I must admit that the first time I heard this song, the word choice for describing God’s love failed to strike me as odd at all, and when I sing this song, I understand how I mean the word “reckless,” and I sing with a thankful heart that He would do something that appears so reckless in seeking me!

But as a worship leader, I cannot determine how you mean the word “reckless.” Entrusted to me (and those of you who lead worship also) is the very real responsibility of leading both sheep among the fold and those still being sought, to a place of encountering God, and my time leading, must be intentional and focused.

If you’re anything like me, you can hear a line of a song once and it is entrapped in your mind and you find yourself humming it, or even singing it under your breath. Lately, while reading R. Kent Hughes’ Disciplines of A Godly Man, I’ve been thinking about the role that meditation in Psalm 1:2 plays in my daily life. Hughes explains the word “meditate” to mean mumble or mutter, and I have challenged myself to (I know this sounds crazy) mumble or mutter scripture I am memorizing through my day. How great would it be to leave those around you humming (or singing under their breath) songs rich in scripture and theology, further helping them hide the Word in their hearts?

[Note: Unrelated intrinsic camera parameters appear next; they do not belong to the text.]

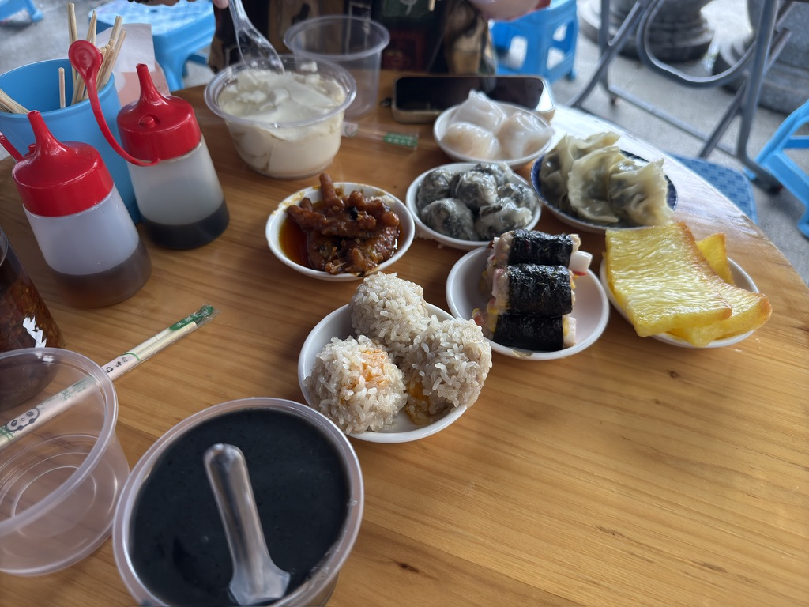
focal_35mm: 24
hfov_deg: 71.6
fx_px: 561
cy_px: 304
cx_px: 404
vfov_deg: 56.8
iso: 250
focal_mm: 6.76
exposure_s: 1/58
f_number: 1.78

A challenge to worship leaders from a (very green) worship leader: lead your congregations with two things in mind, 1) lead with the new Christians in mind and 2) lead so that the lost are confronted with truth. I want the words of my mouth and the meditations of my heart AND the songs I sing to be pleasing to my Rock and Redeemer, and I want new Christians to learn new ways to rightly focus and express their affection toward God.

Additionally, I want the songs I sing to present the Gospel with as little confusion as possible for those who are lost. To sing of God’s love as reckless for me may mean something totally different than for the lost person who truly understands the meaning of reckless in their life without Christ.

So yes, I sing “Reckless Love” with a thankful heart, and with (what I believe to be) the intention of its writer, but only in my car, and only by myself.